12 Grâce à l’ajout d’un cours dans les écoles et de campagnes de promotion sur l’importance de participer au processus électoral durant la période des élections, il serait possible d’imaginer que l’abaissement de l’âge du vote pourrait aider à combattre le faible taux de participation aux élections, une réalité qui est présente dans toutes les provinces canadiennes. Rappelons qu’aux élections provinciales de 2014, la participation des électeurs néo-brunswickois a été la plus faible de l’histoire avec seulement 64,7% des électeurs inscrits qui ont exercé leur droit de vote.
13 Soulignons aussi que certains d’obstacles se dressent sur le chemin des personnes qui participent pour une première fois au système électoral à 18 ans. Pour la plupart, ces jeunes ne sont plus dans le foyer familial et sont inscrits dans des programmes d’études postsecondaires, souvent à l’extérieur de leur circonscription.
14 Comme on le sait, il faut entreprendre des démarches spécifiques afin de voter lorsque l’on ne peut se rendre physiquement dans la circonscription de notre demeure officielle. Cela pose un autre obstacle à ce « premier vote ». De plus, les spécialistes s’entendent pour dire que le vote est un acte social, c’est-à-dire qu’il est influencé par l’entourage. Ces jeunes qui n’habitent plus à la maison et ne fréquentent plus le système scolaire public manquent d’encadrement, et ainsi, doivent surmonter ce nouvel obstacle.
15 Les jeunes sont intéressés, ou du moins veulent s’intéresser à la politique. Nous le voyons tous les jours et je rappelle que ce sont nos membres, les jeunes francophones de la province, qui nous ont demandé formellement de travailler sur l’abaissement de l’âge du vote à 16 ans.

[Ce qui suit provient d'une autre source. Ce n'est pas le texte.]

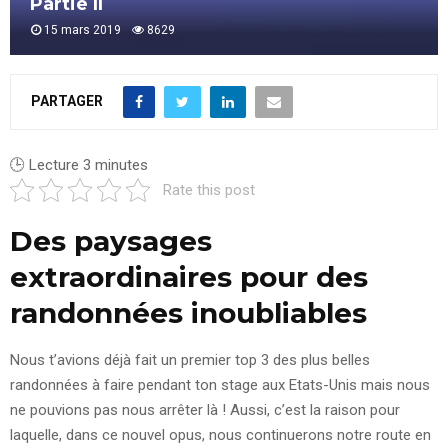
Partie II
15 mars 2019
8629
PARTAGER
🕒 Lecture
3
minutes
Rate this post
Des paysages
extraordinaires pour des
randonnées inoubliables
Nous t’avions déjà fait un premier top 3 des plus belles
randonnées à faire pendant ton stage aux Etats-Unis mais nous
ne pouvions pas nous arrêter là ! Aussi, c’est la raison pour
laquelle, dans ce nouvel opus, nous continuerons notre route en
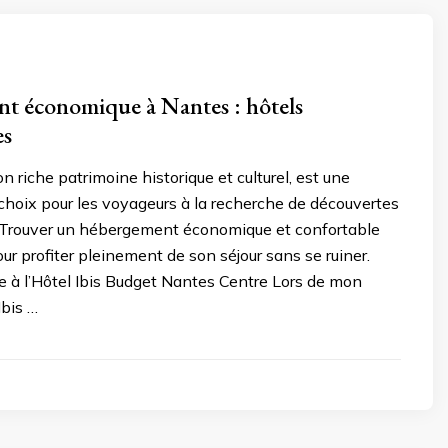
t économique à Nantes : hôtels
es
n riche patrimoine historique et culturel, est une
choix pour les voyageurs à la recherche de découvertes
. Trouver un hébergement économique et confortable
our profiter pleinement de son séjour sans se ruiner.
 à l’Hôtel Ibis Budget Nantes Centre Lors de mon
Ibis …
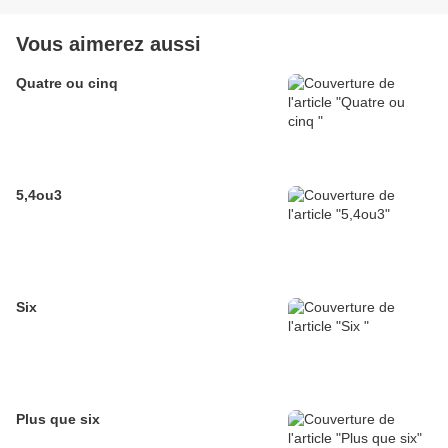
Vous aimerez aussi
Quatre ou cinq
5,4ou3
Six
Plus que six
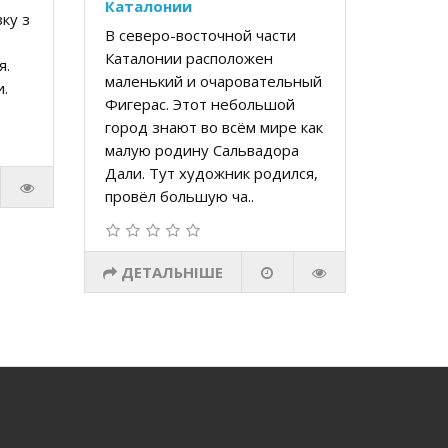
Каталонии
ку з
В северо-восточной части
Каталонии расположен
я.
маленький и очаровательный
.
Фигерас. Этот небольшой
город знают во всём мире как
малую родину Сальвадора
Дали. Тут художник родился,
провёл большую ча..
ДЕТАЛЬНІШЕ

16 Cependant, puisqu’ils et elles ne peuvent pas participer au processus électoral avant l’âge de 18 ans, la plupart se sentent désabusés par ce système, qui pourtant les concerne directement. Les élus prennent des décisions qui influencent et continueront d’influencer ces jeunes tout au long de leur vie et, pourtant, ces derniers n’ont pas un mot à dire.
17 Plusieurs pays ont déjà abordé la question et certains ont déjà abaissé l’âge du vote afin de permettre aux jeunes de 16 et de 17 ans de participer au processus électoral en tant qu’électeurs. Que l’on pense à l’Autriche, au Brésil et à bien d’autres pays, des retombées très positives ont suivi ce changement de mentalité et ce changement législatif. En Écosse, les jeunes de 16 et de 17 ans ont eu la chance de voter lors du référendum sur l’indépendance de 2014.

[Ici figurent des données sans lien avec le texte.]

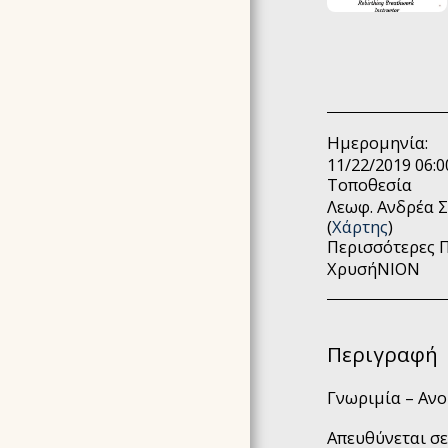
AKASHIC RECORDS
HOLY®JOURNEY
4ΉΜΕΡΗ ΕΚΠΑΊΔΕΥΣΗ
N.I.A.® METHOD
(NOURISH YOUR INNER
AWARENESS)
Ημερομηνία:
EΠΙΚΟΙΝΩΝΉΣΤΕ ΜΑΖΙ
11/22/2019 06:0
ΜΑΣ
Τοποθεσία
ΕΚΠΑΙΔΕΥΣΗ USUI REIKI
Λεωφ. Ανδρέα Σ
& ΚΟΣΤΟΣ
(
Χάρτης
)
Περισσότερες 
ΑΛΛΑ ΣΕΜΙΝΑΡΙΑ -
ΚΟΣΤΟΣ
ΧρυσήΝΙΟΝ
ΕΠΙΛΕΓΜΈΝΕΣ
ΕΜΠΕΙΡΊΕΣ
ΥΠΗΡΕΣΙΕΣ - ΒΡΕΣ ΤΗΝ
Περιγραφή
ΣΥΝΕΔΡΙΑ ΠΟΥ ΣΟΥ
ΤΑΙΡΙΑΖΕΙ
Γνωριμία – Ανο
BΙΟΓΡΑΦΙΚΆ
Απευθύνεται σε
GALLERY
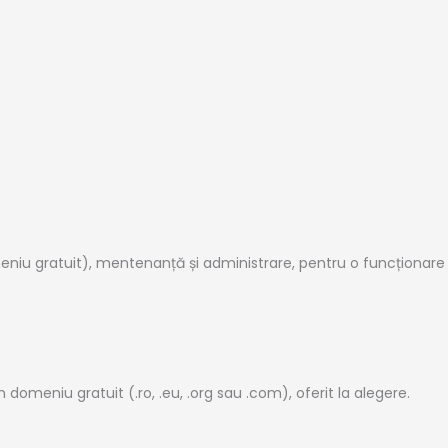
u gratuit), mentenanță și administrare, pentru o funcționare imp
domeniu gratuit (.ro, .eu, .org sau .com), oferit la alegere.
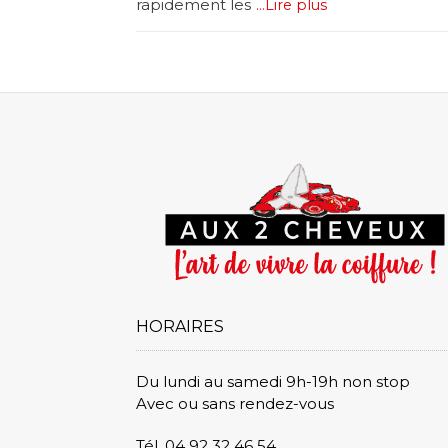
rapidement les
...Lire plus
HORAIRES
Du lundi au samedi 9h-19h non stop
Avec ou sans rendez-vous
Tél. 04 92 32 46 54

18 Au Canada, ce changement idéologique commence à faire son chemin. Par exemple, la question a été directement adressée au niveau provincial à l’Île-du-Prince-Édouard lors du plébiscite portant sur le mode de scrutin. Les jeunes de 16 et de 17 ans avaient d’ailleurs obtenu le droit de vote afin de se prononcer sur ce changement important au système électoral de la province insulaire.
19 Sur la scène fédérale, on reconnaît qu’un projet de loi, soit le projet C-213 du député Don Davies du Nouveau Parti démocratique, est présentement au feuilleton, en attente de sa deuxième lecture. Nous espérons que le gouvernement permettra à ce projet de loi privé de continuer son chemin.
20 D’ailleurs il faut rappeler que déjà, à 16 ans, on donne le droit aux jeunes de travailler, de conduire, de s’émanciper et même de s’engager dans les forces armées, mais pas celui de voter. Je suis donc de l’avis que l’âge du vote devrait être à l’image de ces autres normes sociales.
21 En somme, je propose que l’idée de voter à partir de 16 ans et d’offrir des cours d’éducation civique obligatoires dans les écoles sont des solutions intéressantes qui pourraient aussi contribuer à un meilleur processus démocratique au Canada et, notamment, au Nouveau-Brunswick.